[TEXT]
╔══

Many critics say that the character of the Joker has evolved from comic book icon to Romero to Nicholson to Ledger to Phoenix. Not so. Each character is distinctly unique because these celebrated actors chose to make him so. They are all different “jokers” and they are going wild on their own.
Nicholson’s Joker was a common mobster until he fell into a deep vat of chemicals and became disfigured with a pasty white face and permanent evil grin. Ledger’s Joker just bounded out of nowhere with his stringy green hair, faded makeup and mangled face. Phoenix’s joker is a misery of inner and outer conflict with a loud, cackling laugh.
Nicholson’s joker stole the show in Batman with his witticisms and snappy remarks (“Wait ‘til they get a load of me!”).
Ledger’s joker had some snap rejoinders, too, such as asking a man he is threatening, “Why so serious?”
Romero had gaudy pranks. Nicholson used sight gags that were deadly and his head was often thrown back on his shoulders. Romero leaped about the set, Nicholson pranced, Ledger slinked.
Romero’s Gotham City was more comic book than the metropolis of the other jokers. Nicholson’s Gotham, inhabited by a sulking Batman, was dark and evil. Ledger’s was dangerous and Phoenix’ is simply terrifying.
All in all, these are guys you do NOT want to invite to your dinner party or your little girls’s birthday bash.
In 2008, sadly, the joker legend broke new and tragic ground. Just before the 2008 debut of The Dark Knight, Ledger died of a prescription drug overdose. His sudden death shocked the country (he won the Best Supporting Actor Oscar that year, posthumously). It also forced people to see The Joker character in a new and sad way.
In 2012, the Joker made tragic news again when another Batman movie debuted, The Dark Knight Rises. It was screened at a theater in Aurora, Colorado. On January 22, a gunman, James Holmes, walked into the theater and began a shooting spree which left 12 dead and 70 wounded. Holmes, with his wild, scraggly red hair, was said by many theater patrons to remind them of the Joker. It was rumored, falsely, that Holmes was actually a fan of The Joker. The evil character became attached to the shooter in the minds of many.
That Batman movie became international news and a national tragedy. Warner Bros. scrubbed several openings and delayed many more. Even so, the movie earned a billion dollars world wide. The Joker will not be shown at the Aurora theater where those movie patrons were murdered.

╚══

[BRIEF A]
In the piece on the Joker actors, what award did Ledger win after his death?
[BRIEF B]
Resume the piece on the Joker actors after its last sentence and keep writing.
Nothing in the material that comes next is needed.

[SUPPLIED INFORMATION]

╔══

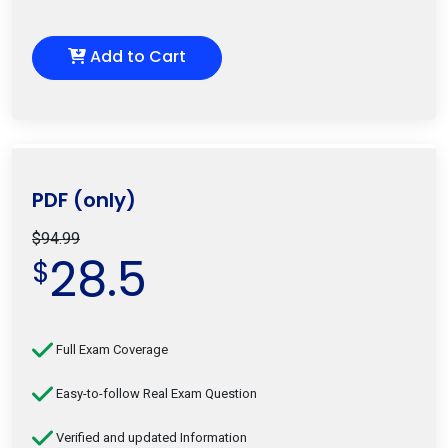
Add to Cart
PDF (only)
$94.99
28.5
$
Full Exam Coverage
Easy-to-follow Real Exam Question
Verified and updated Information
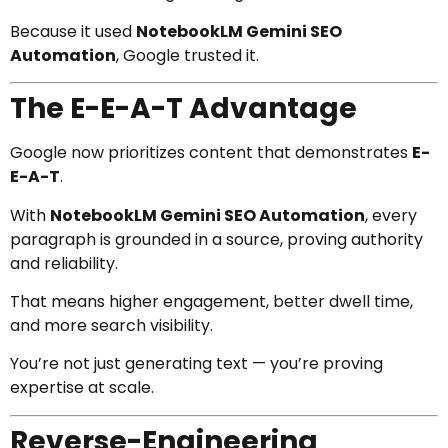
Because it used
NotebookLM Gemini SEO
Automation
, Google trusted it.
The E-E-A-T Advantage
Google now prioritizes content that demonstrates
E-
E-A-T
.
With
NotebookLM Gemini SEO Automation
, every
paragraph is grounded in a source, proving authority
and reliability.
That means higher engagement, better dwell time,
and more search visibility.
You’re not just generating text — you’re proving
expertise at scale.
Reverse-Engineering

╚══

[FINAL ANSWER A]
The Best Supporting Actor Oscar.

[FINAL ANSWER B]
Just recently, dozens of relatives of those killed or wounded in the mass shooting in Aurora signed a letter that asked Warner Bros. to donate a percentage of its revenue for Joker to charities of Aurora gun victims.
Over the last few months Joker, that won the Venice Film Festival best movie award, has been the center of a firestorm over move violence. Many people are claiming that the violence of the new Joker might spur mentally ill people to go to yet another movie theater and murder people or wander into a city street, or park, and slay people. A website covering that has been monitored by police around the country. A theater in California received a threat and scrubbed several screenings of the film last weekend. The Los Angeles police have gone on high alert around movie theaters showing the Joker over violence fears.
At the quiet suburban theater where I saw Joker, signs were posted on entrance doors banning masks, costumes, bulky clothing and knapsacks.
To me, this is media hysteria. Phoenix, tormented by interviewer suggestions of violence, last week finally confronted the issue and, wisely, said that a disturbed person does not need to see Joker, or any other movie, to go out and commit violence. The film does not trigger it; they do themselves. How many thousands of violent movies have we all seen over the last 100 years? How many of them spurred people to commit murder? A handful, maybe less. As police note, better safe than sorry.
What do we do next, though, cancel all the cop shows on TV?
Let’s let the Joker bound about Gotham City in his clown face. We’ll enjoy his story and leave the rest up to the psychiatrists, hospitals and police.